• **WHAT NEEDS TO BE DONE**
Print word for word the first line of the records below and every following line through the one containing "text_box [1489, 714, 1850, 1014]"; print nothing else.
(AVAILABLE DATA)
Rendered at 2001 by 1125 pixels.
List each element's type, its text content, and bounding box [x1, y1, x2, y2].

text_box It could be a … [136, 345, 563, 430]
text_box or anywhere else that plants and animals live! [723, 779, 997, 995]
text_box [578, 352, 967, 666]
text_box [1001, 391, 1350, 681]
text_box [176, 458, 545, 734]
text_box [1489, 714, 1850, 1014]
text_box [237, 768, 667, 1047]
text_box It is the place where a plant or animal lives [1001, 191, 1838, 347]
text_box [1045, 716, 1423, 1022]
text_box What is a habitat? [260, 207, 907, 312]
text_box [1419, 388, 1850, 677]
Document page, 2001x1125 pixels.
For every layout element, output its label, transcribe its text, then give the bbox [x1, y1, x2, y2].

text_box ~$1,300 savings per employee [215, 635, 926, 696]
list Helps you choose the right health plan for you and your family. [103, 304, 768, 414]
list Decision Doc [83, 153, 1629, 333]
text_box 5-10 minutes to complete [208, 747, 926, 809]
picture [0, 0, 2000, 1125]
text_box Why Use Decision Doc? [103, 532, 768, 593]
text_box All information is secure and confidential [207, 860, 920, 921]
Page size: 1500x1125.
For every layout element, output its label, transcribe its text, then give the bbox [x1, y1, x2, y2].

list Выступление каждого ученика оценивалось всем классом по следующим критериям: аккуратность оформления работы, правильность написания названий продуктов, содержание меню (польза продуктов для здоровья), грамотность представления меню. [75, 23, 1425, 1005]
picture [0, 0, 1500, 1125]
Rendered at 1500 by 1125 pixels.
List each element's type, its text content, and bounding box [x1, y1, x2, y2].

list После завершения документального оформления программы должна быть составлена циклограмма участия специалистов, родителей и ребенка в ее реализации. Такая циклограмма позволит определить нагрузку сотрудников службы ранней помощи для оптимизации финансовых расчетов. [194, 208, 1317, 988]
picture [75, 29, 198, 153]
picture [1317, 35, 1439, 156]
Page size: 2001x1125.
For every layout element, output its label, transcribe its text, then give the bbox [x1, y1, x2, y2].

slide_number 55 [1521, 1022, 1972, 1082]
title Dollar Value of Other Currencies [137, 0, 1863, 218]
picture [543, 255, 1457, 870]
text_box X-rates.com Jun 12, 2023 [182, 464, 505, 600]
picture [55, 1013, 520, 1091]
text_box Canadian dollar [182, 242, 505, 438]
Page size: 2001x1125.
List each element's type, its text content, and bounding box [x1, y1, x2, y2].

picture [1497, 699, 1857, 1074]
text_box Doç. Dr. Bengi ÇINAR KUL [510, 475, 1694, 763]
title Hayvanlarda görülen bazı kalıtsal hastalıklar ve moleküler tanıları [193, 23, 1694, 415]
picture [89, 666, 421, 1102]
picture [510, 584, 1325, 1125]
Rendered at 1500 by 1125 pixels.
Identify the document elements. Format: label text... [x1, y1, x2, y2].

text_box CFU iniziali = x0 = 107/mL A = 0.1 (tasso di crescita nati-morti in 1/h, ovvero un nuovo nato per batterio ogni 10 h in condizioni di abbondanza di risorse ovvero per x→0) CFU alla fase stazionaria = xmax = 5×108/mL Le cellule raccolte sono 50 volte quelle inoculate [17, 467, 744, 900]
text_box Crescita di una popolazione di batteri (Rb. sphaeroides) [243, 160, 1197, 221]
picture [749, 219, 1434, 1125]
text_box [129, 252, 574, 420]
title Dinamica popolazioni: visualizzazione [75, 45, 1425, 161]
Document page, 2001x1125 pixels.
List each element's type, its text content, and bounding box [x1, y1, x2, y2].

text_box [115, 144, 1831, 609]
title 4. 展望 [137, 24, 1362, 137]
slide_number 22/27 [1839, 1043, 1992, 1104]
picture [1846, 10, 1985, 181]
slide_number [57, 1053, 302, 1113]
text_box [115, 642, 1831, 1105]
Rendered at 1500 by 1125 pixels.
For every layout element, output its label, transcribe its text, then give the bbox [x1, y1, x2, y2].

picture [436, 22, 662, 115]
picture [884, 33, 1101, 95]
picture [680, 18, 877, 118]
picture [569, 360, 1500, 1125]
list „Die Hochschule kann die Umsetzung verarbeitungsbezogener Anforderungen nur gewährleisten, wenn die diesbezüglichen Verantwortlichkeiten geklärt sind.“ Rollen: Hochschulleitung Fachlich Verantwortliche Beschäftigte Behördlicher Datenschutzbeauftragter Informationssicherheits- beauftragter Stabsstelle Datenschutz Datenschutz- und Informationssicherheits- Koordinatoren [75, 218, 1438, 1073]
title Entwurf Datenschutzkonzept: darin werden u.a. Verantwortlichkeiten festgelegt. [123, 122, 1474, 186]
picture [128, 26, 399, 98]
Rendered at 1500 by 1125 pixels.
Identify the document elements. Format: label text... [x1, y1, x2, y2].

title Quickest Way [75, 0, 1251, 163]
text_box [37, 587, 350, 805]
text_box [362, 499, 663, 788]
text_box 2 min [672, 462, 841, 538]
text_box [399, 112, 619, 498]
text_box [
(End AVAILABLE DATA)
• **RESULT OF THIS EXERCISE**
Rendered at 2001 by 1125 pixels.
List each element's type, its text content, and bounding box [x1, y1, x2, y2].

text_box It could be a … [136, 345, 563, 430]
text_box or anywhere else that plants and animals live! [723, 779, 997, 995]
text_box [578, 352, 967, 666]
text_box [1001, 391, 1350, 681]
text_box [176, 458, 545, 734]
text_box [1489, 714, 1850, 1014]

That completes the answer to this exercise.